Fishbowl discussion – GPL compliance Karen M. Sandler

  • Fishbowl format
    • 5 seats at front of the room, 4 must be occupied
    • If person has something to say they come up and sit in spare chair, then one existing person must sit down.
  • Topics
    • Conflicts of Law
    • Mixing licences
    • Implied warrenty
    • Corporate Procedures and application
    • Get knowledge of free licences into the law school curriculum
  • “Being the Open Source guy at Oracle has always been fun”
  • “Our large company has spent 2000 hours with a young company trying to fix things up because their license is not GPL compliant”
  • BlackDuck is a commercial company will review your company’s code looking for GPL violations. Some others too
    • “Not a perfect magical tool by any sketch”
    • Fossology is alternative open tool
    • Whole business model around license compliance, mixed in with security
    • Some of these companies are Kinda Ambulance chasers
    • “Don’t let those companies tell you how to tun your business”
    • “Compliance industry complex” , “Compliance racket”
  • At my employer with have a tool that just greps for a “GPL” license in code, better than nothing.
  • Lots of fear in this area over Open-source compliance lawsuits
    • Disagreements in community if this should be a good idea
    • More, Less, None?
    • “As a Lawyer I think there should definitely be more lawsuits”
    • “A lot of large organisations will ignore anything less than [a lawsuit] “
    • “Even today I deal with organisations who reference the SCO period and fear widespread lawsuits”
  • Have Lawsuits chilled adoption?
    • Yes
    • Chilled adoption of free software vs GPL software
    • “Android has a policy of no GPL in userspace” , “they would replace the kernel if they could”
    • “Busybox lawsuits were used as a club to get specs so the kernel devs could create drivers” , this is not really applicable outside the kernel
    • “My goal in doing enforcement was to ensure somebody with a busybox device could compile it”
    • “Lawyers hate any license that prevents them getting future work”
    • “The amount of GPL violations skyrocketed with embedded devices shipping with Linux and GPL software”
  • People are working on a freer (eg “Not GPL”) embeded stack to replace Android userspace: Toybox, Toolbox, No kernel replacement yet.

◆ **Work order**: In the notes on the GPL compliance discussion, which open tool is named as an alternative to BlackDuck?

Stored data:
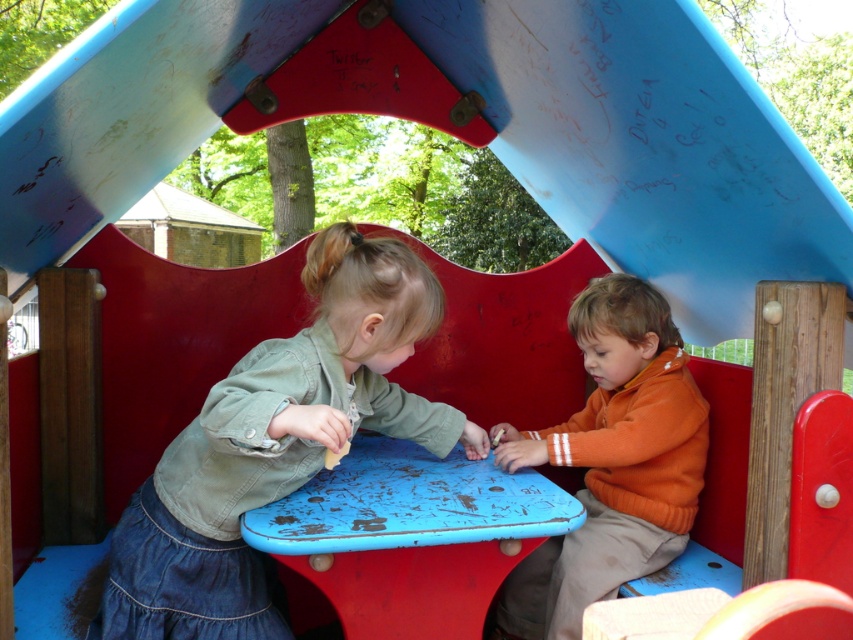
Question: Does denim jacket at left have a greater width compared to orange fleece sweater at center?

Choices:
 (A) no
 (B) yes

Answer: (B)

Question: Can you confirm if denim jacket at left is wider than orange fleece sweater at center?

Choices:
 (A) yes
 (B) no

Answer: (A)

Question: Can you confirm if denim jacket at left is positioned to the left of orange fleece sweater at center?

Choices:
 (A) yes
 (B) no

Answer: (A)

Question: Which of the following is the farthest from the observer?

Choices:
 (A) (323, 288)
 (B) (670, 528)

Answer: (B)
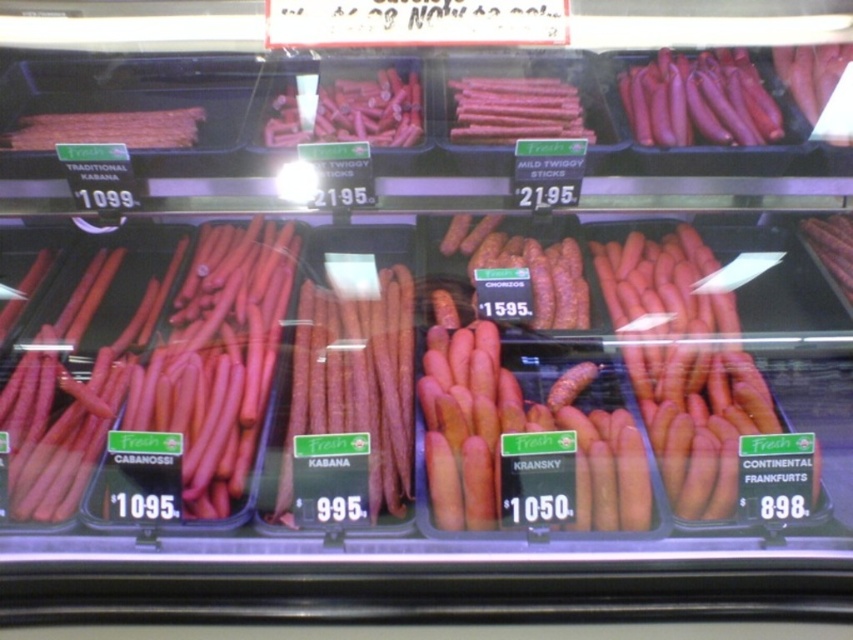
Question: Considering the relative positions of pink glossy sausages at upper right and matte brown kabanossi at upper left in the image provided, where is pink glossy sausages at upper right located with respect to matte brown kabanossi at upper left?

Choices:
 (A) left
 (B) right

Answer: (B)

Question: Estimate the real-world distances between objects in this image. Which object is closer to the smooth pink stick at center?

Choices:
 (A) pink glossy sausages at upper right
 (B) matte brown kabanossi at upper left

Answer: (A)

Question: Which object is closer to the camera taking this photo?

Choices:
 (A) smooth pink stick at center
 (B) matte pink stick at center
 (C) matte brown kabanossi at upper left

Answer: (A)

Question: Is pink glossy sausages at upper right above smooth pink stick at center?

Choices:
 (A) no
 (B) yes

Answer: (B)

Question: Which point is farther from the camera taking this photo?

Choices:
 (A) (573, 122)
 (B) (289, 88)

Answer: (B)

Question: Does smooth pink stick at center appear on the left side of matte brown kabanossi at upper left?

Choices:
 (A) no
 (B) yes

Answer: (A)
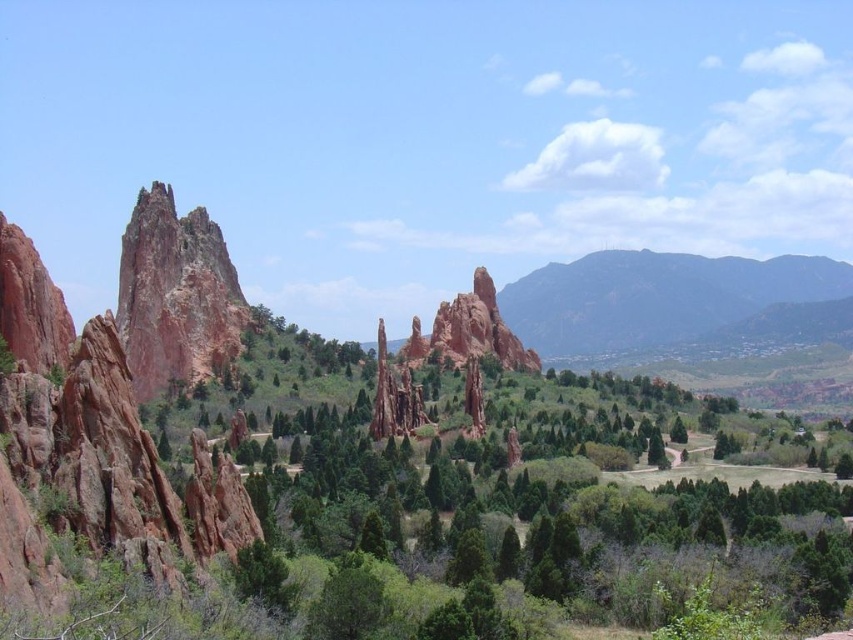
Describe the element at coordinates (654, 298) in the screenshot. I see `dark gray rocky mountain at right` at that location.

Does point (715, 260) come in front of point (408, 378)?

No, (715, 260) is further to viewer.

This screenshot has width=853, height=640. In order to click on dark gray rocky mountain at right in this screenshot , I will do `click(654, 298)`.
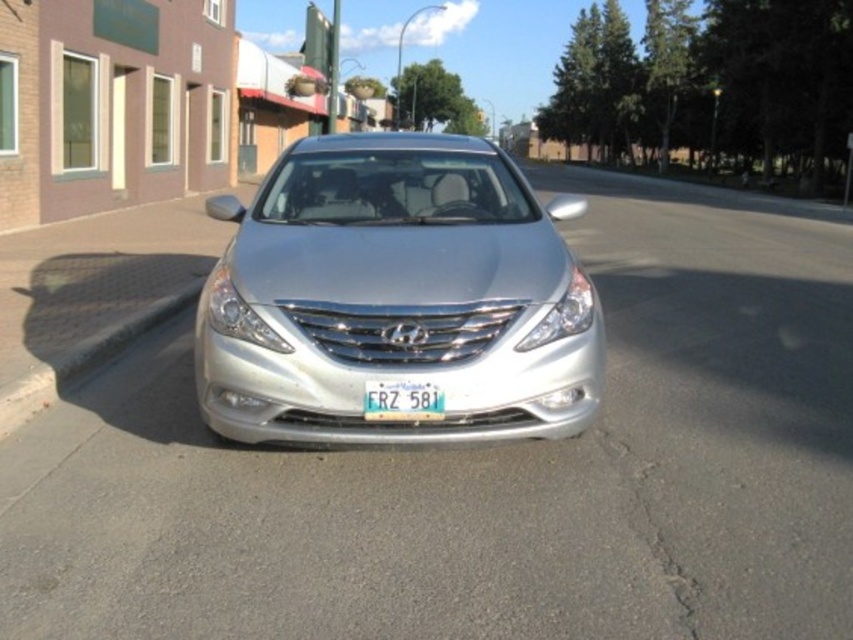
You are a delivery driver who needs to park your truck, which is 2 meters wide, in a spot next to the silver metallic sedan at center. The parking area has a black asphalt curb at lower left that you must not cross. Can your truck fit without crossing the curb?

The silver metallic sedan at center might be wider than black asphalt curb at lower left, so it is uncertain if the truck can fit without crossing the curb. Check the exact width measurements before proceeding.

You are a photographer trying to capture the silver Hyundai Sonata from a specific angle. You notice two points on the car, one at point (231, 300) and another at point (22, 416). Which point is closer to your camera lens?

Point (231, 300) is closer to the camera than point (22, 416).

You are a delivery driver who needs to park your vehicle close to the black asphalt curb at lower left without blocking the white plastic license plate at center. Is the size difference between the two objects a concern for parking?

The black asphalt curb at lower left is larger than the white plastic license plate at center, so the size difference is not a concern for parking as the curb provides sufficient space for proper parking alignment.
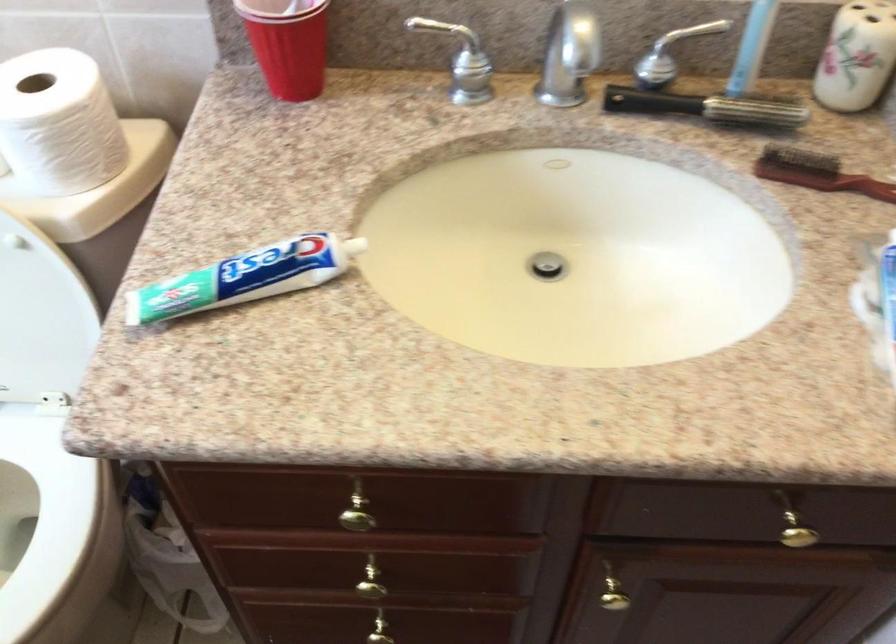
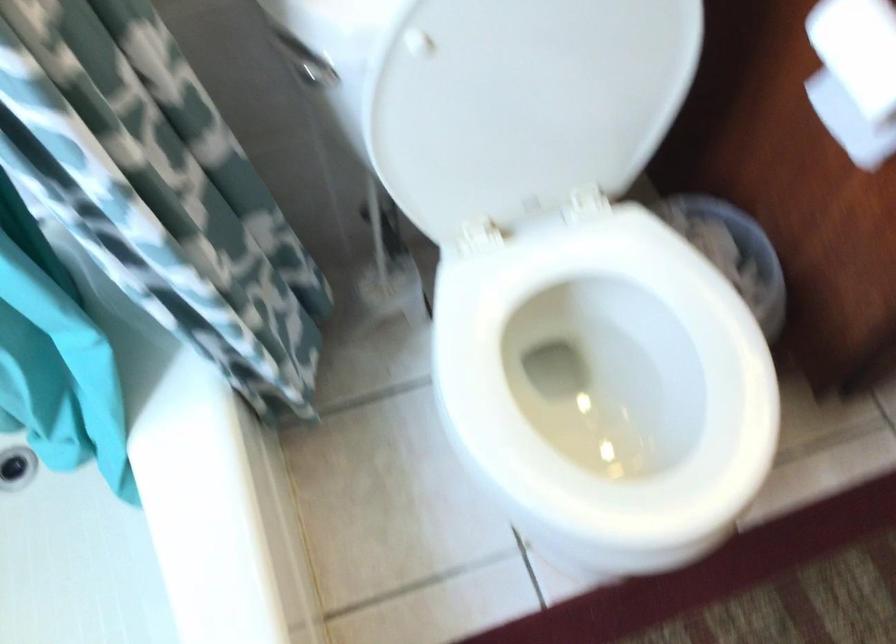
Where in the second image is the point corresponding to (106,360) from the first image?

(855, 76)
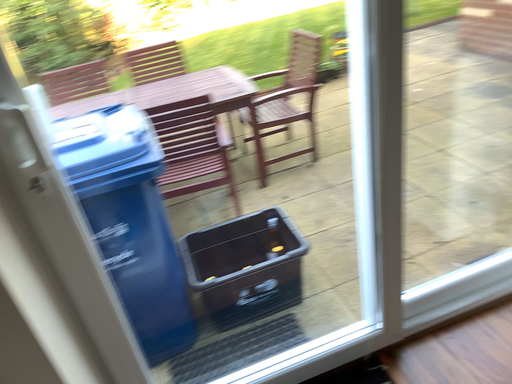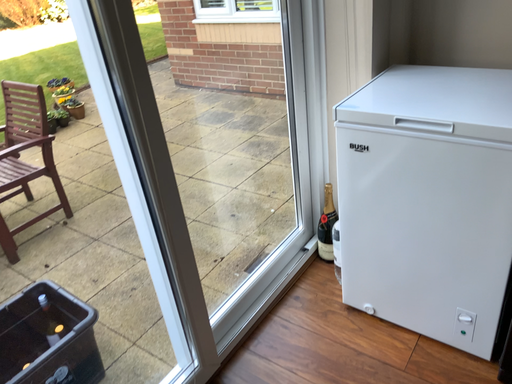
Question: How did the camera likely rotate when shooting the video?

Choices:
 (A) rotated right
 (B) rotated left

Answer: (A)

◆ **Finished task**: Fossology